Figure 3. Nucleocytoplasmic distribution of exonized C9 NRE.

(a) Comparison of normalized read count per gene between nuclear and cytoplasmic input RNAs, showing the most enriched transcripts. (b) Read coverage of FB504 nuclear RNA input (top, middle) and ASO-captured C9 NRE-containing RNAs (bottom). Dotted line rectangle indicates the region shown in the middle and bottom plots. The three most abundant splice junctions detected in NRE-RAP-seq results are shown in red. (c) RT-qPCR quantification of the distribution of individual C9ORF72 region between nucleus and cytoplasm. Ex2-Ex3 junction, a proxy for canonical C9ORF72 mRNA, was measured using the input RNA, whereas all other regions were measured using ASO-captured RNA.

Figure 4. C9ORF72 aberrant splicing in motor neurons and ALS/FTD brains.

(a) RT-qPCR quantification of the Ex2-Ex3 splice junction, NRE-flanking region, and Ex1c-Ex2 splice junction, comparing C9 NRE⁺ and NRE⁻ iPS-MNs. (b) RNA-seq quantification of the Ex2-Ex3 splice junction, intron 1, Ex1c-Ex2, and Ex1d-Ex2 splice junctions, comparing C9 NRE⁺ and NRE⁻ samples in each brain region. CB, cerebellum. FC, frontal cortex. MC, motor cortex. p values, Mann-Whitney-Wilcoxon tests.

Figure 5. Repeat length-dependent activation of cryptic splice sites by C9 NRE.

(a) RT-qPCR quantification of the splicing efficiency of reporter mRNAs with varying (GGGGCC)_n inserts within a chimeric intron. (b) Normalized activities of dual-luciferase with varying (GGGGCC)_n inserts between FLuc and RLuc coding sequences. ***, p<0.001, two-tailed t test. (c) Top, RNA-seq read coverage and splice junctions of the reporter containing (GGGGCC)₃₃. Splicing efficiencies of the J1 and J2 splice junctions are shown.

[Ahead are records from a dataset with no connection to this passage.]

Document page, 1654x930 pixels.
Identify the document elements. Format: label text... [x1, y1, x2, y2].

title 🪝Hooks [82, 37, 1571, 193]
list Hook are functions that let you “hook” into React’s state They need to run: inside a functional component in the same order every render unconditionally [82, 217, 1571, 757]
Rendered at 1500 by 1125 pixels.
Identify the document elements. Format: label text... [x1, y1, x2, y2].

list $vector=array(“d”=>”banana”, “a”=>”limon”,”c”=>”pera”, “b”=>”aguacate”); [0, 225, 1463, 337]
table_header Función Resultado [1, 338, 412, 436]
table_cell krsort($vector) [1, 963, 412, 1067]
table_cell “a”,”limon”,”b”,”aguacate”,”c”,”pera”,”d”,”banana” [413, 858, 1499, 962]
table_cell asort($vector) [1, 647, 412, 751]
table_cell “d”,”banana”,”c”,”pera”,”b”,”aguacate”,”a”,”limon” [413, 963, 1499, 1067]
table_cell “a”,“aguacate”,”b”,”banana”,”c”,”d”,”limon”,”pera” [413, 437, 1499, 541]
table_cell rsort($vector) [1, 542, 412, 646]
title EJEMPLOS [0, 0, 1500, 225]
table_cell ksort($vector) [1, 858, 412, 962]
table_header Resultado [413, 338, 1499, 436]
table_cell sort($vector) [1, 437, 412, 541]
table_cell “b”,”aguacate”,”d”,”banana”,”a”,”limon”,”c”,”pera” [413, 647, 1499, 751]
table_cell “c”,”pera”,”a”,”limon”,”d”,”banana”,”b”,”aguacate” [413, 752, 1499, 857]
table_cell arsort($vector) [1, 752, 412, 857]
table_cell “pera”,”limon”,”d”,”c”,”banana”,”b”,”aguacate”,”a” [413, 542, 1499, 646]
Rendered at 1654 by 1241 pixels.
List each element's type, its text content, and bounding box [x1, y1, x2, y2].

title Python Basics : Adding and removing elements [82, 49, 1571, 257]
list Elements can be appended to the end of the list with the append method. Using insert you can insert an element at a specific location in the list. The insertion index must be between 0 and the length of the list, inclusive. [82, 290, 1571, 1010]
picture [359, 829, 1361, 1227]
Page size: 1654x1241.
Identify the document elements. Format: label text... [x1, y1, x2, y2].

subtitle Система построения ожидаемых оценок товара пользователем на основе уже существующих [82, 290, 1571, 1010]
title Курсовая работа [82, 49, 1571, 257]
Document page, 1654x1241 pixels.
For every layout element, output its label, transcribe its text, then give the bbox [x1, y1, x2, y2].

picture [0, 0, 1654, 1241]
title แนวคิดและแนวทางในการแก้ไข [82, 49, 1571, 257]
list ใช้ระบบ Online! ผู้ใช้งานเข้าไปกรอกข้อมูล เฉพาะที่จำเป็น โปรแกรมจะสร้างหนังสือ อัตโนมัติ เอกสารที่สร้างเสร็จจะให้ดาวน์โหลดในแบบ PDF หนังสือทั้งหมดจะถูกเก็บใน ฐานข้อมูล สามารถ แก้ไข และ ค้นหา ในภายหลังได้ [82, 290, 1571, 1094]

Bottom, RT-qPCR quantification of the splicing efficiency of the J1 splice junction in reporters with varying (GGGGCC)_n inserts. *, p<0.05; **, p<0.01, two-tailed t test. (d) RNA-seq quantification of all splice junctions, comparing cytoplasmic RNAs between HEK293T cells expressing reporters with no NRE and (GGGGCC)₃₃. J1 and J2 splice junctions are shown in red.